Kim’s review of my medications revealed issues. She felt strongly the dosages had to change. I was taking 20mg of Prednisone – prescribed by my phonologist – twice/day. She reduced this to 10mg twice/day. I was taking 20mg of Furosemide twice/day. This was increased to 40mg twice/day.
Trying to get back into some yoga and walking. I think I’m at a Base Line just under 190 lbs. With some strength, extra steps and yoga, I’m expecting to see a slight trending down in weight during week 4.
Adding free weights 2-3 times per week. I overdid my Wm’s Yoga and pulled a muscle that disrupted my routine. This time I am being very cautious, starting with very low weights and taking days between.
I wasn’t prepared to see 192 lbs this morning. However, there is significant swelling in my feet, indicating I am again retaining fluids. I thought I was not getting enough sodium in my diet, but I may have overdone it adding too much salt. I’ll cut that out completely for the bext few days and see if that is the culprit.
June 23, 2022
Weight: 189.2 Steps: 1968/7600 Daily Calm: 0:40
My Grandniece, Ruby Franklin, is now both a driver and high school graduate. She can rightfully look forward to a bright future ahead.
Back to the low weight for the month. Too soon to know if this will become part of a trend to a lower base line. I’ll be ending the fast after 6/28, but continuing to track, so we’ll see.
I haven’t followed through on nearly as much walking, yoga and strength hours as I feel are strongly needed. However, we all have challenges in our day to day lives, I believe even more strongly in Arthur Ashe’s famous quote:
“Start where you are. Use what you have. Do what you can.”
As I’ve stated before, this month is not primarily about weight lose, it is about developing and making a healthy lifestyle plan part of our ongoing day to day lives.
June 26, 2022
Weight: 189.0 Steps: 3666/7600 Daily Calm: 0:35
The little guy was at an afternoon music event, in constant motion, running in 100º heat. Not part of my goals just yet, but I’d sure like to know how many steps he logged in the 2 hours he was there.

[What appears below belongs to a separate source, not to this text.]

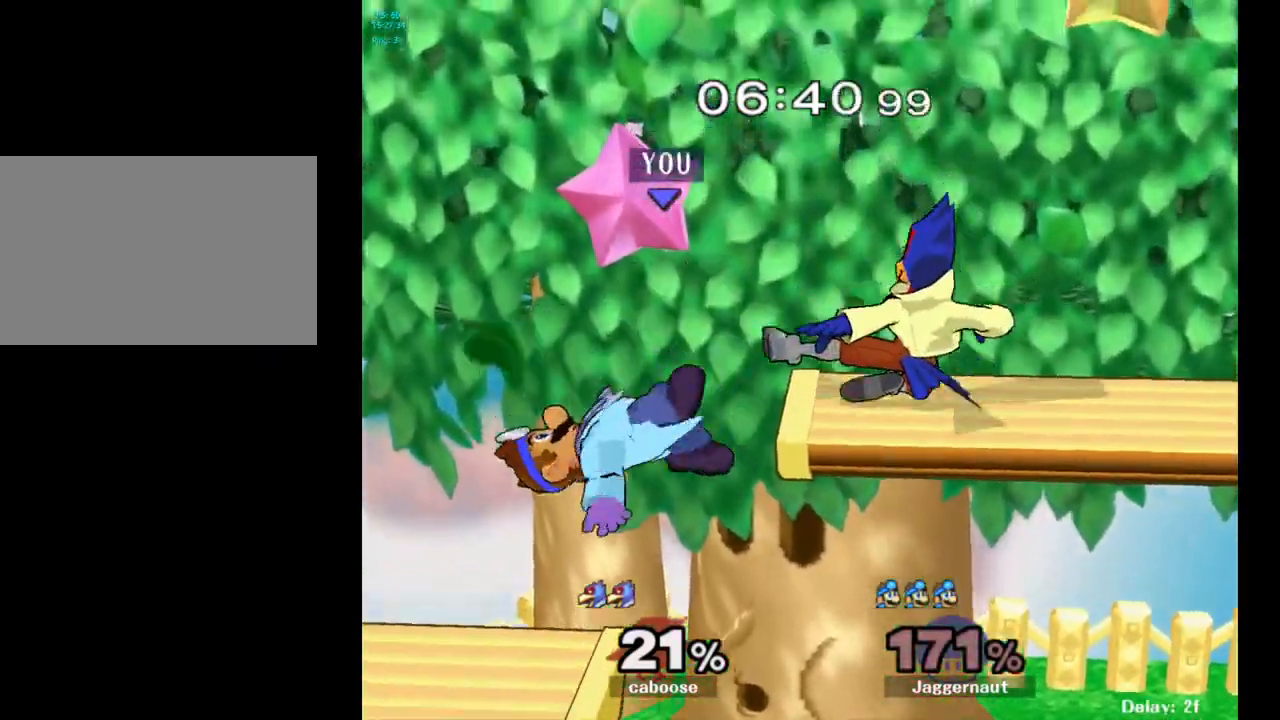
{"buttons": [], "left_stick": "up-right", "right_stick": "center", "events": [[117, "left_stick", "down"], [167, "R1", "up"], [200, "Y", "down"], [200, "left_stick", "right"], [317, "A", "down"], [333, "left_stick", "up-right"], [367, "Y", "up"], [500, "A", "up"]]}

I pay attention to, in a learning sort of way, not a concerning way, to small up/down changes in weight from day to day. Yesterday morning was a pancake morning, pretty sizable. Lunch included some leftover pasta. I had an uptick of 0.8 lbs. On 6/25 I weighed in at 188.2, a full 1 lb lower than the previous morning. That was after a more normal breakfast and a nice baked fish for lunch. None of this is enough to change a trend line. However, when I end my fasting it is good to note. I’ll continue some things in moderation, going all in on others.
June 27, 2022
Weight: 188.6 Steps: 4214/7600 Daily Calm: 0:40
Spending the last 2 days of intermittent fasting at Mustang Island State Park, Corpus Christi. I love fresh seafood, so before checking in at my campsite I found a very nice restaurant, Pompanos Seafood House, and had a large lunch. A catch of the day was Black Drum, I chose blackened.